Eileen leva les yeux encore une fois. Des frissons secouaient son corps à présent. Elle ne se trouvait pas à Nergecye depuis longtemps, mais elle s’y était habituée malgré elle. Tout ce qu’elle croyait sur ce peuple s’effondrait. Elle ne se sentait plus à sa place, presque comme une espionne en mission, maintenant qu’elle savait tout ça. Le pire était sans doute de prendre conscience que ces hommes venaient de son monde. Elle en était sûre. Si elle ne faisait pas erreur, alors indirectement, elle était l’envahisseur. Sans leur invasion, Nergecye n’existerait peut-être pas, mais les élémentalistes et Irnaths vivraient en paix.

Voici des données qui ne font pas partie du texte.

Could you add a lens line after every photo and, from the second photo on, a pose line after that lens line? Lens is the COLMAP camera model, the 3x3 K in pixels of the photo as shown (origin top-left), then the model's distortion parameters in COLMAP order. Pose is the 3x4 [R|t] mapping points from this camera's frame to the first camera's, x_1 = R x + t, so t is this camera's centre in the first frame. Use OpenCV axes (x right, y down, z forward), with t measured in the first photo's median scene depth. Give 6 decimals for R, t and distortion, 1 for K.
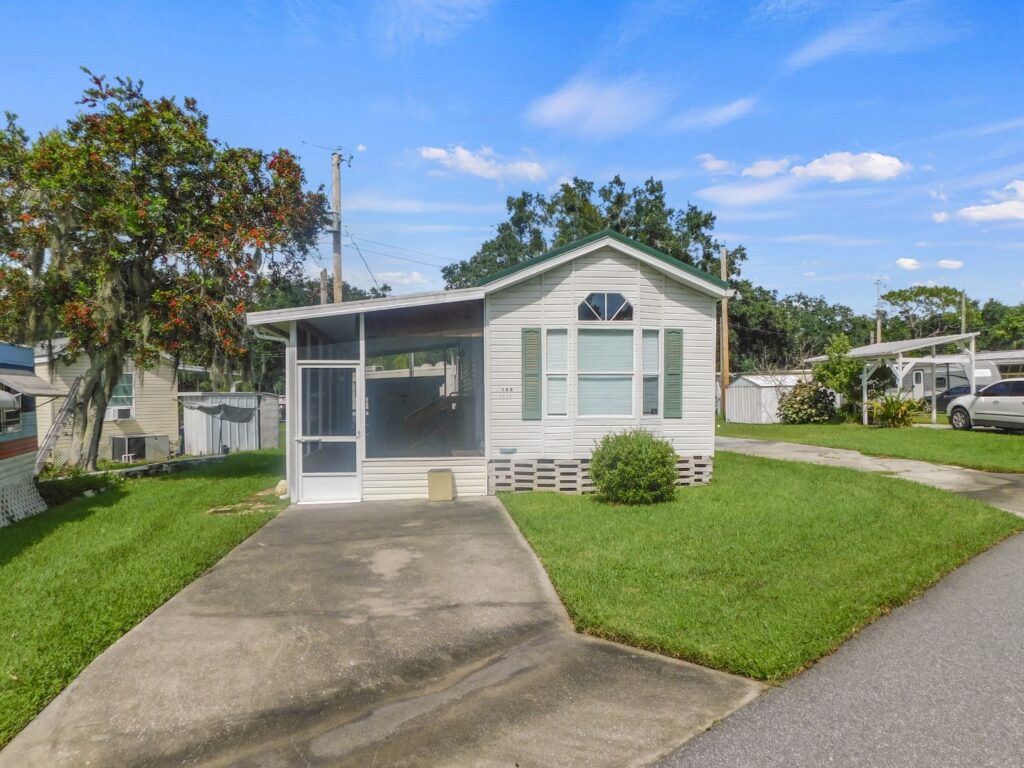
lens RADIAL K [[692.9, 0, 510.5], [0, 692.9, 405.4], [0, 0, 1]] dist [-0.071456, 0.060969]
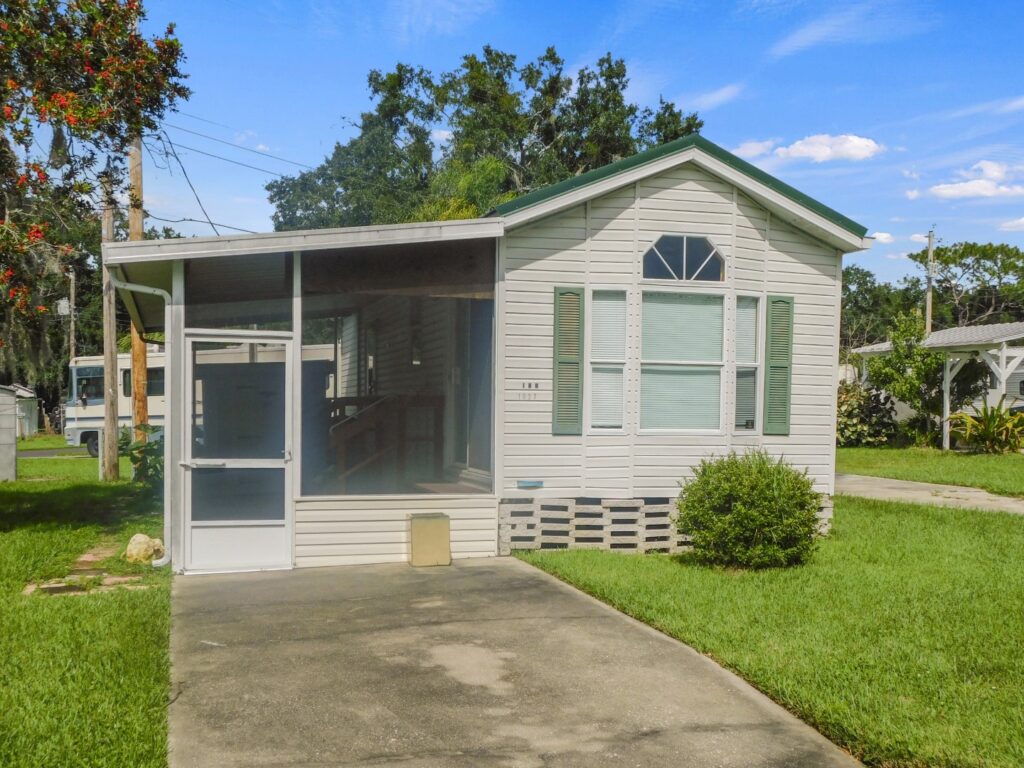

Les dix dernières pages énuméraient des catastrophes survenues dans le royaume au cours de guerres, notamment l’incendie de la bibliothèque de la capitale, qui renfermait de nombreux écrits à propos de la véritable création du royaume, des journaux de bord tenus par les hommes venus de cet autre monde, des études et analyses des terres. Elles évoquaient aussi la censure du royaume : dès le couronnement du roi, ce dernier pouvait choisir quels faits de l’Histoire mettre en avant ou effacer. Pour s’assurer que le royaume perdurât dans le temps sans prendre le risque de s’effondrer ou de voir naître une rébellion.
Eileen comprenait à présent mieux pourquoi ce lieu était si surveillé. Pourquoi aucun écrit ne devait en sortir. Mais de toute évidence, celui-ci avait été amené illégale.
Tous ses sens en alerte, elle rembarqua sa pile de livres et les rangea à leur place initiale. Elle hésita un instant à garder le feuillet, puis se ravisa. Il ne valait peut-être mieux pas qu’on le trouvât en sa possession. Elle prit soin de le reposer, camouflé par les autres ouvrages.
Elle regagna l'école, échappa à la surveillance des veilleurs et rejoignit sa chambre, le ventre vide mais trop fatiguée pour en tenir compte. Elle s’endormit avec l’image du miroir imprimé sur la rétine, convaincue que c’était ce qu’elle recherchait pour retrouver son chez elle.